*** Opening GIVEN RECORDS ***

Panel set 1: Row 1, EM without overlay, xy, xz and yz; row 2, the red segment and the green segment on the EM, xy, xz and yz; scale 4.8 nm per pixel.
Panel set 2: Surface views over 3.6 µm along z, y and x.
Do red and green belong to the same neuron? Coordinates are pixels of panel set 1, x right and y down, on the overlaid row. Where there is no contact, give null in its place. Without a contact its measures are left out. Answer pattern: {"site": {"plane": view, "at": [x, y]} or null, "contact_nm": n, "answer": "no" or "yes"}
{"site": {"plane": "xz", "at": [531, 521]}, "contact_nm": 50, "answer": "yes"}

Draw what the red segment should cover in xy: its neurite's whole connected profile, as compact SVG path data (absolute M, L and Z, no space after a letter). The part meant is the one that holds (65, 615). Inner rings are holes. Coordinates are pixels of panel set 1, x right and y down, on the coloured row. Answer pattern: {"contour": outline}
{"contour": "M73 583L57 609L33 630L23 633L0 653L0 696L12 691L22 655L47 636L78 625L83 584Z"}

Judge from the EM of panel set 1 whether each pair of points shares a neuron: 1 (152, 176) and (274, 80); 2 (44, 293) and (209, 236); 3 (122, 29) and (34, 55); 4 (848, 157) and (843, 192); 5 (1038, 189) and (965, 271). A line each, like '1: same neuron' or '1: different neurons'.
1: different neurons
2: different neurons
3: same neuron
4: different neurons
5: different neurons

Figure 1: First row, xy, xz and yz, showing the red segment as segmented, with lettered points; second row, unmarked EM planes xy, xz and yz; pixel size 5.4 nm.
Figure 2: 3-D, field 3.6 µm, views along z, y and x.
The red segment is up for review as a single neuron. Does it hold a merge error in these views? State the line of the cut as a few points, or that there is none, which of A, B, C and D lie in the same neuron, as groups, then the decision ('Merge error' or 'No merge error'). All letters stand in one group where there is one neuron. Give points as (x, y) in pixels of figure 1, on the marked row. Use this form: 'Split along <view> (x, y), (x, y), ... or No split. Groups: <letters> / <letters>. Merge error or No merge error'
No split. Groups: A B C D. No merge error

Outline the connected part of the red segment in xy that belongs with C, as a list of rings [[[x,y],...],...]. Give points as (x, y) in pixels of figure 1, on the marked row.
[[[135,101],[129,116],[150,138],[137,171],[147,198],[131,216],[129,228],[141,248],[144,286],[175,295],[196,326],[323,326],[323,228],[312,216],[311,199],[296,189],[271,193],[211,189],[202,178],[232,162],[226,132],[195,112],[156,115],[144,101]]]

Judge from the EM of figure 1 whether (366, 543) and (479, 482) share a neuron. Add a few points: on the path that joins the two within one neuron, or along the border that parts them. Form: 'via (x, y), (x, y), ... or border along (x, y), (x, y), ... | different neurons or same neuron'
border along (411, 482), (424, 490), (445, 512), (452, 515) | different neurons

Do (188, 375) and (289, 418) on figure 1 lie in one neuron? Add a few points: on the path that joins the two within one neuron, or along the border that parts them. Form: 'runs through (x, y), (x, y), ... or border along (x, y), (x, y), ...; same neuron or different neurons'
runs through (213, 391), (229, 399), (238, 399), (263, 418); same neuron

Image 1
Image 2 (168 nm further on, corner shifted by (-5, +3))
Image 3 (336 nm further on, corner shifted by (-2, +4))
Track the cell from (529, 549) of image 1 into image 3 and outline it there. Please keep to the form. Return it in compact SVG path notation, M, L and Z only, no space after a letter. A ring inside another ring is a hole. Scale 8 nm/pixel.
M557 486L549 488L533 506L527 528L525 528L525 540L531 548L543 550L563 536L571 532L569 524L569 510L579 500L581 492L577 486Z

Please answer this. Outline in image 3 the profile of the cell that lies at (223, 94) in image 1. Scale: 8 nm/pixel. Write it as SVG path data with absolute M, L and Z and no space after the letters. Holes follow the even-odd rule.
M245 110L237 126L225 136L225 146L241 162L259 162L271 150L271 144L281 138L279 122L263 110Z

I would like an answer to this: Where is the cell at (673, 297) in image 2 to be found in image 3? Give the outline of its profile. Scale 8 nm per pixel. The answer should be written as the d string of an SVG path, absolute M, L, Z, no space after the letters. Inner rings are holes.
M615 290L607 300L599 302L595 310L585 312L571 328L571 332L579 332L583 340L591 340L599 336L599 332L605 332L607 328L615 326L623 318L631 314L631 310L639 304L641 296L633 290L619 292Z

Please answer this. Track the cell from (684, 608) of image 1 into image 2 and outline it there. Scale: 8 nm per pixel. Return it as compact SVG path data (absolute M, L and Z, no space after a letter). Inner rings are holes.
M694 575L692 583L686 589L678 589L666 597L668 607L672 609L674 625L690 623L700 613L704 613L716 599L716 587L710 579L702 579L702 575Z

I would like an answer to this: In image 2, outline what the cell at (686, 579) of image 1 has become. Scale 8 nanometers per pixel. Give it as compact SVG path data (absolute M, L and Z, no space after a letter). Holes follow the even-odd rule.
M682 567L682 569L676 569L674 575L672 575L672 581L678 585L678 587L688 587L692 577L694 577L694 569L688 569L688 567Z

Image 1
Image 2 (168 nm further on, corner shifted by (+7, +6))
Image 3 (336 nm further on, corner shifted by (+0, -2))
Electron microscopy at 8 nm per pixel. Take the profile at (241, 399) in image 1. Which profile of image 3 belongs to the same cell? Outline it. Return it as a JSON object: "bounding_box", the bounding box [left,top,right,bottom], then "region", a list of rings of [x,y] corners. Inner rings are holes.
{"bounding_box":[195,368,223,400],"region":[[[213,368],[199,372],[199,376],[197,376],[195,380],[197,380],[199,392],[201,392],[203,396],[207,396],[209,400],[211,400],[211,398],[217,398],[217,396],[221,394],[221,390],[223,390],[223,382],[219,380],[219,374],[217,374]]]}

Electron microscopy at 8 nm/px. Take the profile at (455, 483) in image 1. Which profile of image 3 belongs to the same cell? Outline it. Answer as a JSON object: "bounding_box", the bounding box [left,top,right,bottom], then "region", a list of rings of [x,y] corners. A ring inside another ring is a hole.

*** Closing GIVEN RECORDS ***

YOUR INSTRUCTIONS: How many lines of the entries contain the string "shifted"? Answer with a number and no other words.

ANSWER BOX: 4